By Dijana, Maddie, and Sruthi
Despite all of the talk every year about how out of touch the entire award ceremony and results are, everyone in the film industry wants to win an Oscar. It’s the most prestigious award in the industry, signifying the recipient being at the top of the field. Regardless of the flaws of the voting process, which is completely subjectives given the voting constituency, the number of Oscars a film wins is more often than not the main measure of a film’s success.
But is there some other factor that contributes to that success? Do the film critics sway the voters? Does public sentiment push movies into Oscar contention? Is there some correlation between the revenue of a movie and it’s Oscar potential? Does spending more on the film lead to more wins?
Using data sets that included quantitative data from IMDB, the American Film Institute, and Box Office Mojo, it’s clear that some factors have a stronger relationship with Oscar wins than others.
(Budget) Size Doesn’t Matter
After charting the relationship between Oscar wins and the adjusted budget of each film released from 1928 to 2010 (with some omissions due to the incomplete data set), it’s clear that the cost of the movie has no bearing on its overall success. Very rarely are the big budget movies major winners at the Academy Awards. In fact, only Titantic, a film that cost approximately $200M to make, has a significantly large budget in film terms.
There may be many inferences to make from the data, such as the fact that the most expensive movies tend to be summer releases geared for the general population as opposed to the serious film crowd. Budgets may be increasing for films over the last several decades (see graph below), but the number of films winning a significant amount of awards has not increased. However, given the lack of available data, these points remain speculation.
Mo’ Money, Mo’ Oscars?
The size of a budget may not signal a greater probability for a film to win more Oscars, but about overall revenue? Does the box office success matter for the Academy voters?
Looking at the data from Box Office Mojo of the 25 movies released before 2011 with the highest domestic grosses, adjusted for inflation, it’s clear that there is no significant relationship between revenue and Oscar wins.
Academy members aren’t swayed from box office smashes when it comes to choosing Best Picture.
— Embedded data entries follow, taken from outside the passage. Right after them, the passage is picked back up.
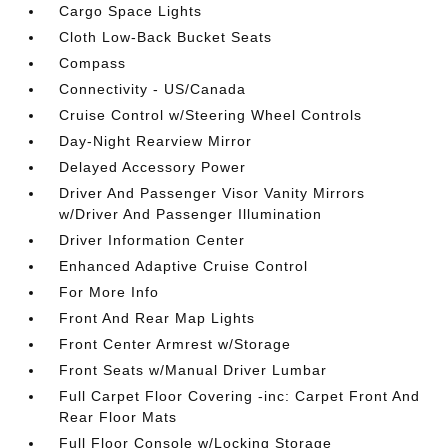
Cargo Space Lights
Cloth Low-Back Bucket Seats
Compass
Connectivity - US/Canada
Cruise Control w/Steering Wheel Controls
Day-Night Rearview Mirror
Delayed Accessory Power
Driver And Passenger Visor Vanity Mirrors
w/Driver And Passenger Illumination
Driver Information Center
Enhanced Adaptive Cruise Control
For More Info
Front And Rear Map Lights
Front Center Armrest w/Storage
Front Seats w/Manual Driver Lumbar
Full Carpet Floor Covering -inc: Carpet Front And
Rear Floor Mats
Full Floor Console w/Locking Storage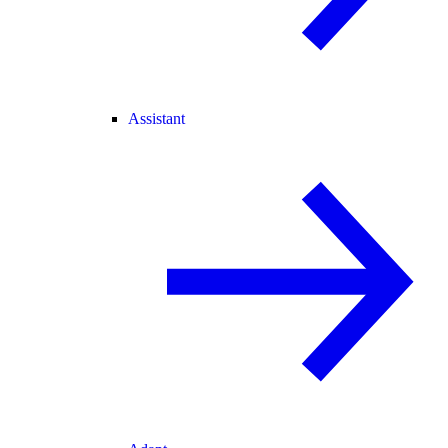
Assistant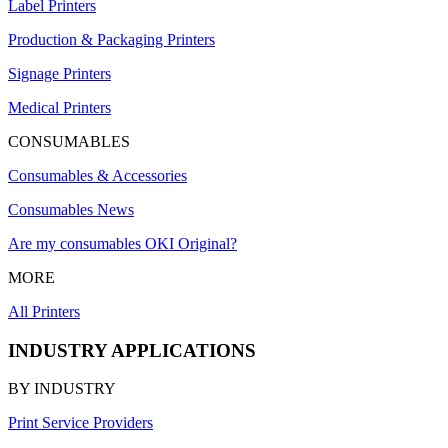
Label Printers
Production & Packaging Printers
Signage Printers
Medical Printers
CONSUMABLES
Consumables & Accessories
Consumables News
Are my consumables OKI Original?
MORE
All Printers
INDUSTRY APPLICATIONS
BY INDUSTRY
Print Service Providers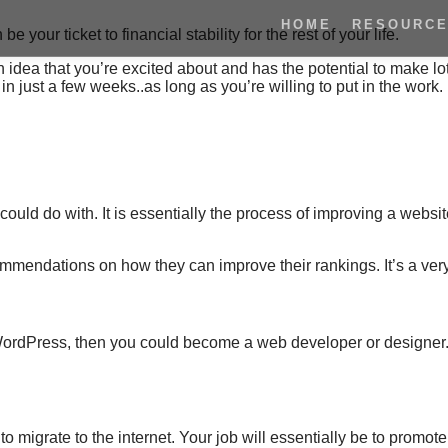
HOME
RESOURC
e your ticket to financial stability for the rest of your life.
 idea that you’re excited about and has the potential to make lot
 just a few weeks..as long as you’re willing to put in the work.
 could do with. It is essentially the process of improving a websi
mmendations on how they can improve
their rankings.
It’s a ver
s WordPress, then you could become a web developer or designe
o migrate to the internet. Your job will essentially be to promote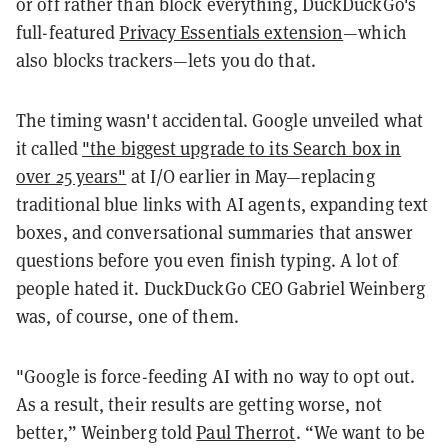
or off rather than block everything, DuckDuckGo's
full-featured
Privacy Essentials extension
—which
also blocks trackers—lets you do that.
The timing wasn't accidental. Google unveiled what
it called
"the biggest upgrade to its Search box in
over 25 years"
at I/O earlier in May—replacing
traditional blue links with AI agents, expanding text
boxes, and conversational summaries that answer
questions before you even finish typing. A lot of
people hated it. DuckDuckGo CEO Gabriel Weinberg
was, of course, one of them.
"Google is force-feeding AI with no way to opt out.
As a result, their results are getting worse, not
better,” Weinberg told
Paul Therrot
. “We want to be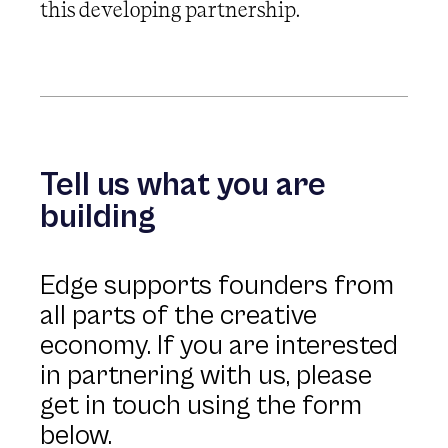
this developing partnership.
Tell us what you are
building
Edge supports founders from
all parts of the creative
economy. If you are interested
in partnering with us, please
get in touch using the form
below.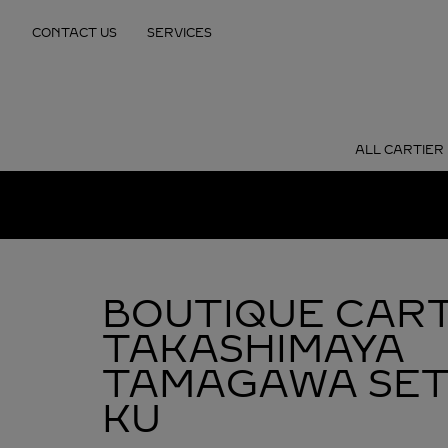
Skip to content
CONTACT US
SERVICES
Return to Nav
ALL CARTIER
BOUTIQUE CART
TAKASHIMAYA
TAMAGAWA
SE
KU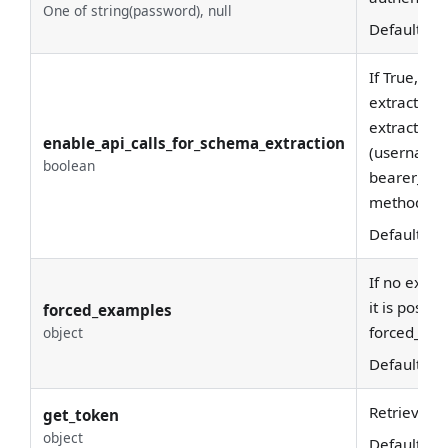
One of string(password), null
Default:
No
If True, wil
extract sc
extraction 
enable_api_calls_for_schema_extraction
(username/
boolean
bearer_toke
methods.
Default:
Tr
If no examp
it is possi
forced_examples
forced_exa
object
Default:
{
}
Retrieving 
get_token
object
Default:
{
}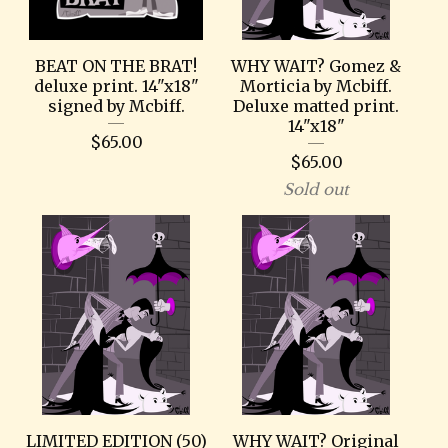
BEAT ON THE BRAT!
WHY WAIT? Gomez &
deluxe print. 14"x18"
Morticia by Mcbiff.
signed by Mcbiff.
Deluxe matted print.
14"x18"
$
65.00
$
65.00
Sold out
LIMITED EDITION (50)
WHY WAIT? Original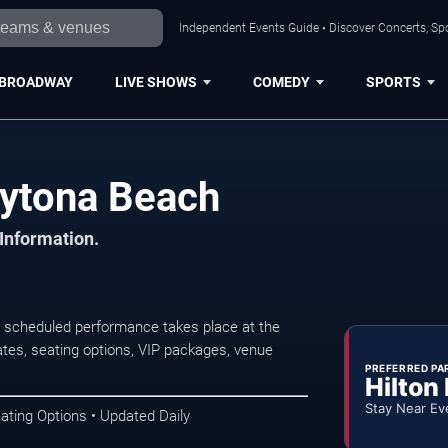
Independent Events Guide • Discover Concerts, Sp
BROADWAY
LIVE SHOWS
COMEDY
SPORTS
aytona Beach
 Information.
 scheduled performance takes place at the
tes, seating options, VIP packages, venue
PREFERRED PA
Hilton
Stay Near Ev
ating Options • Updated Daily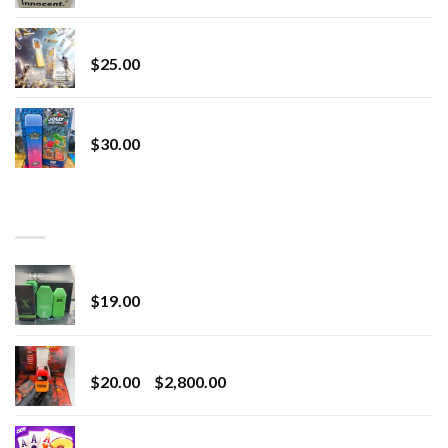
Lemonade Stand
$
25.00
Whole Melt Jolly Rancherz
$
30.00
TOP RATED
wonderbrett 2g disposable
$
19.00
Revenge 2G Disposable
Price
$
20.00
–
$
2,800.00
range:
$20.00
Chrome Terp Extracts Diamonds
through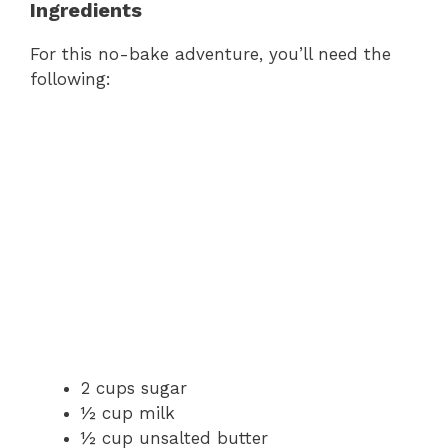
Ingredients
For this no-bake adventure, you’ll need the
following:
2 cups sugar
½ cup milk
½ cup unsalted butter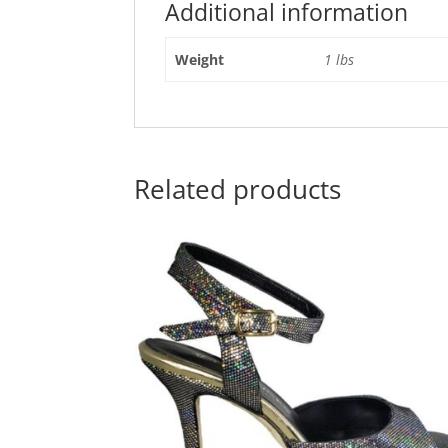
Additional information
Weight
1 lbs
Related products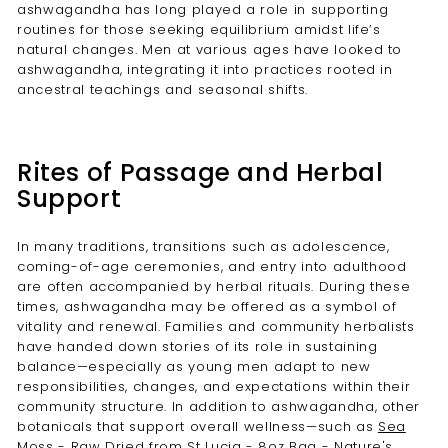
ashwagandha has long played a role in supporting
routines for those seeking equilibrium amidst life’s
natural changes. Men at various ages have looked to
ashwagandha, integrating it into practices rooted in
ancestral teachings and seasonal shifts.
Rites of Passage and Herbal
Support
In many traditions, transitions such as adolescence,
coming-of-age ceremonies, and entry into adulthood
are often accompanied by herbal rituals. During these
times, ashwagandha may be offered as a symbol of
vitality and renewal. Families and community herbalists
have handed down stories of its role in sustaining
balance—especially as young men adapt to new
responsibilities, changes, and expectations within their
community structure. In addition to ashwagandha, other
botanicals that support overall wellness—such as
Sea
Moss - Raw Dried from St Lucia - 8oz Bag - Nature's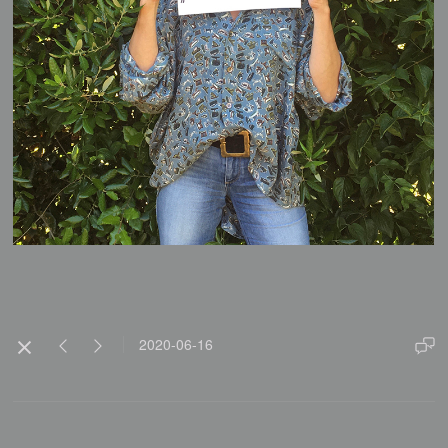
2020-06-16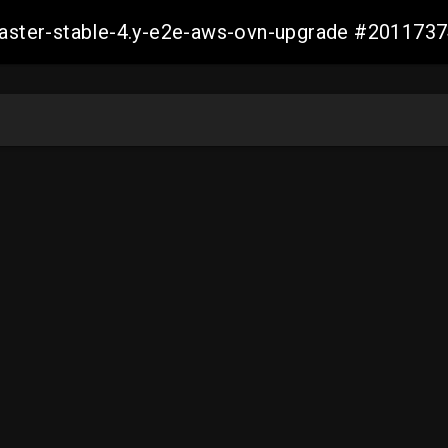
-master-stable-4.y-e2e-aws-ovn-upgrade #20117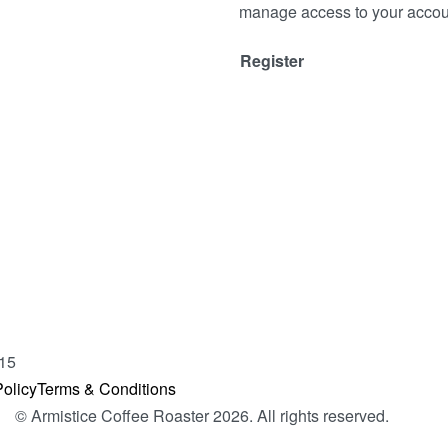
manage access to your accoun
Register
15
olicy
Terms & Conditions
© Armistice Coffee Roaster 2026. All rights reserved.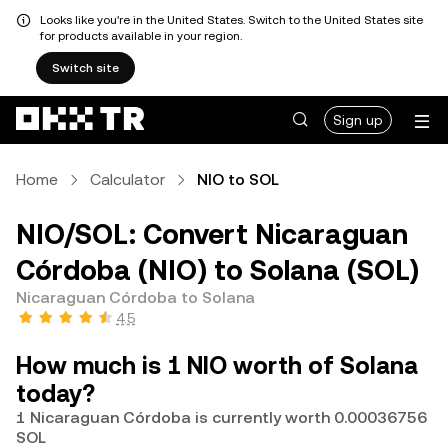
Looks like you're in the United States. Switch to the United States site
for products available in your region.
Switch site
Sign up
Home
Calculator
NIO to SOL
NIO/SOL: Convert Nicaraguan
Córdoba (NIO) to Solana (SOL)
Nicaraguan Córdoba to Solana
4.5
How much is 1 NIO worth of Solana
today?
1 Nicaraguan Córdoba is currently worth 0.00036756
SOL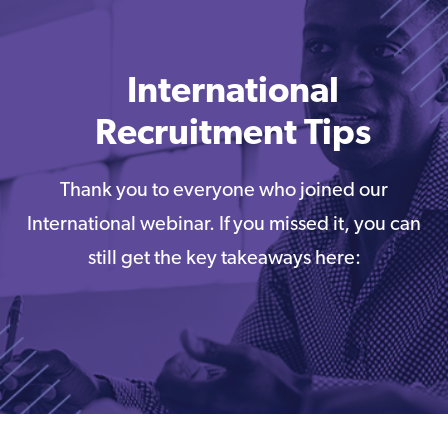
International
Recruitment Tips
Thank you to everyone who joined our
International webinar. If you missed it, you can
still get the key takeaways here: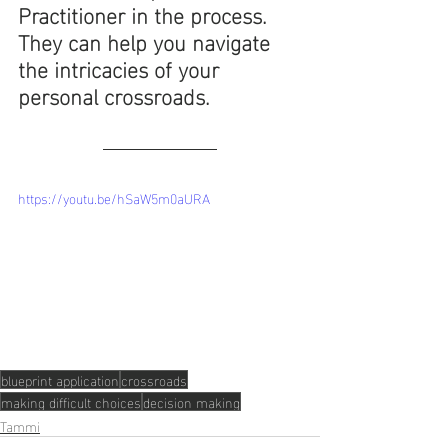
Practitioner in the process. 
They can help you navigate 
the intricacies of your 
personal crossroads.
https://youtu.be/hSaW5m0aURA
blueprint application
crossroads
making difficult choices
decision making
Tammi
Though there are a few outliers, such as Gone with the Wind and Titanic, that have earned a significant amount of revenue at the box office as well as Academy Awards, for the most part more revenue does not signify more Oscars. In fact, 6 of the 25 movies did not win a single Oscar, and three only won one Academy Award.
The People vs. Oscar Wins
In the film industry, an Oscar is an incredible achievement, signifying the quality of the end product and the work that went into creating it. But does the public see these films in the same way? Just how popular are the most successful movies?
Using data from the IMDB database, the rating of each film (which any IMDb.com visitor can vote on) was compared to the total Oscar wins:
Surprisingly, the most popular film on IMDb according to the public rating at 9.2 out of 10 is The Shawshank Redemption, a film that while nominated for seven Academy Awards, came away empty handed. On the other hand, two of the three films with the most Oscar wins (11), Titanic and Ben-Hur failed to make the top 250 ratings on the website, with ratings of 7.7 and 5.7, respectively. The Lord of the Rings: Return of the King is one of the few films that bucks this trend, with a rating of 8.9 and 11 Oscar wins.
But What Do the Experts Think?
When it comes to measuring the success of a film, one major group has been ignored thus far: film experts, including historians and critics. To get a better sense of how much expert opinion matches up with the Academy’s, the American Film Institute’s list of top 25 movies of all time (up to 2010) was used as the primary source for analysis:
Much like the previous analyses, the number of wins does not match up well with the ranking. While several movies, such as Gone with the Wind, Lawrence of Arabia, and On the Waterfront, each won several awards and were ranked in the top 10, the top film of all time, Citizen Kane, only won one Oscar. Even more surprising, several of the top 25 films, including Singin’ in the Rain, Psycho, and It’s a Wonderful Life received zero Academy Awards.
Of course, several caveats must be made with the data. The number of total categories and therefore possible wins has increased substantially from the first Academy Awards in 1928. Similarly, there is no way to determine the competitiveness of the field in a given year. There’s no way of knowing if a film that is highly regarded by critics and the public would have won more awards if it was released in another year.Additionally, not all Oscars are created equally, and more weight may need to be applied to categories like Best Picture and Best Director over others.
Despite the issues with the data, one thing remains clear: Oscar wins may be a measure of success for the industry, but it very little, if any, evidence that several criteria matter when it comes to predicting success. So instead of trying to use an IMDB rating to predict the next Oscar winner, it may be better to just guess blindly.